Tuesday, December 28, 2010

The voyage of the Beagle

What a pleasure it is to re-read Charles Darwin’s Researches* with resources before me that I had not had when I read it many years ago! –a good map of South America so that I can follow his travels, and a book of the birds of southern South America. Darwin usually mentioned animals by their Latin names, and if he gave a common name it was usually in Spanish or Portuguese. Yet, even when the taxonomy has changed, as is often the case after well more than a century and a half, I can always find the bird’s identity, and an illustration. So, too, for the mammals. Yet one of the best resources now available that was not when I first read it is the on-line resources, including the full text and illustrations of all of Darwin’s works. This includes the supplements to his original work, and, most importantly the Zoology with its colour plates of the animals.
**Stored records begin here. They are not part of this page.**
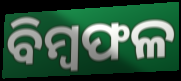
ବିମ୍ୱଫଳ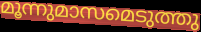
മൂന്നുമാസമെടുത്തു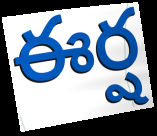
ఈర్ష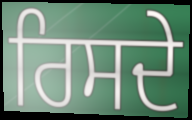
ਰਿਸਦੇ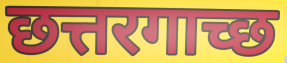
छत्तरगाच्छ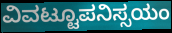
ವಿವಟ್ಟೂಪನಿಸ್ಸಯಂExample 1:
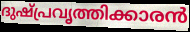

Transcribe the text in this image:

ദുഷ്പ്രവൃത്തിക്കാരൻ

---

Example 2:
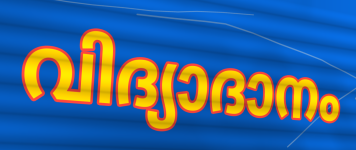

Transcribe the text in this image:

വിദ്യാദാനം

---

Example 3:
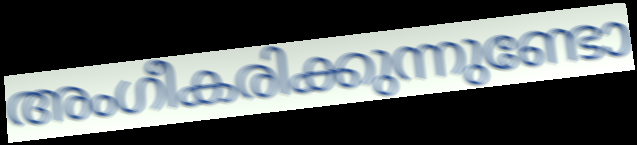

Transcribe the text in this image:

അംഗീകരിക്കുന്നുണ്ടോ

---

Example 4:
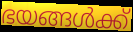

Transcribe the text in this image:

ഭയങ്ങൾക്ക്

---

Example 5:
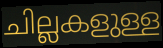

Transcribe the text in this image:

ചില്ലകളുള്ള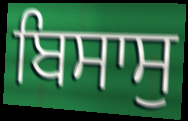
ਬਿਸਾਸੁ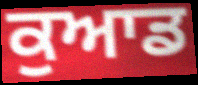
ਕੁਆਡ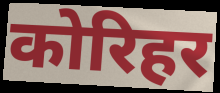
कोरिहरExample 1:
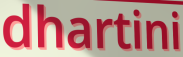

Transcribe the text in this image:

dhartini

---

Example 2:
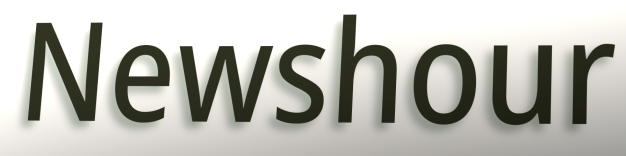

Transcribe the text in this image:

Newshour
Darwin’s first edition of the Voyage of the Beagle was published in 1836. The second, 1845 edition is the one to read because (1) he had time to reflect upon evolution and the mechanism of it (natural selection), and he therefore added a number of comments that presaged his 1859 Origin of the Species and show how his ideas were germinating well before he reached the Galapagos, especially in Argentina and Chile; and (2) the Zoology of the Voyage of the Beagle was published in five parts by eminent scientific authorities for each group: 1 Fossil Mammalia by R. Owen (with a geological introduction by Darwin), 2 Mammalia by G. R. Waterhouse (with a geographical indroduction and notes on the habits and ranges of each species by Darwin), 3 Birds by J. Gould and G. R. Gray, 4. Fish by L. Jenyns, and 5 Reptiles [which included Amphibia] by T. Bell.

Since the five Zoology parts were published between from 1838 to 1843, in producing the 1845 edition of his Researches, Darwin could name each species and give details about its relationship to other species, living and extinct. This of course enabled a much fuller understanding of how species vary in time and space.
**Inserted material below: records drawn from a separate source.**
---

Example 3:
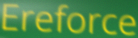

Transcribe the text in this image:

Ereforce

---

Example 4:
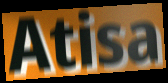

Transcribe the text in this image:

Atisa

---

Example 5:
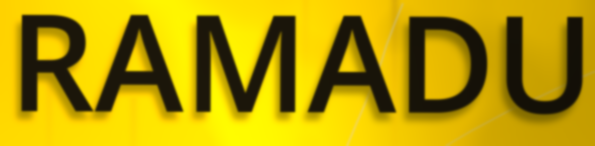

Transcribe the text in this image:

RAMADUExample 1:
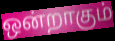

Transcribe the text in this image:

ஒன்றாகும்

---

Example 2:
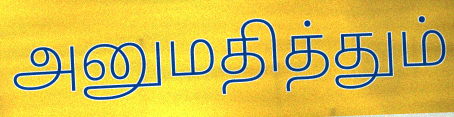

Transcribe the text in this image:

அனுமதித்தும்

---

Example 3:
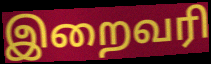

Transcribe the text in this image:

இறைவரி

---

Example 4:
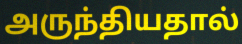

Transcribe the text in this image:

அருந்தியதால்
The Zoology contains beautiful colour plates that are artitistically, historically and taxonomically important. Since all of Darwin’s works are on-line (http://darwin-online.org.uk/contents.html), while reading his Researches, if you have a computer beside you, you can look up the pictures of animals he mentions.
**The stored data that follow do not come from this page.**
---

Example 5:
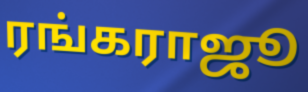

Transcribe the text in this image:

ரங்கராஜூ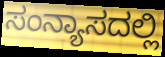
ಸಂನ್ಯಾಸದಲ್ಲಿ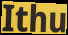
IthuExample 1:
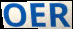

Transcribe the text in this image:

OER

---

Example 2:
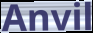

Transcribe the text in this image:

Anvil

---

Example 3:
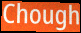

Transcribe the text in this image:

Chough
The first version of Darwin’s Researches that I read was a modern Penguin Classics edition, a gift from a naïve colleague, that had been severely abridged by an editor trained in liberal arts, who had no appreciation for the science. I am using both meanings of “appreciation” here: she had neither understanding nor interest in Darwin’s description of the natural world. To make a “story” that to her was interesting and moderately succinct, she cut out large portions of the text, and these were invariably those describing flora, fauna, and geology. I regret that I gave my copy away in a book exchange, instead of burning it.

*Journal of researches into the natural history and geology of the countries visited during the voyage of H.M.S. Beagle round the world. London: John Murray. 2d edition, 1845. Often abbreviated simply as The voyage of the Beagle.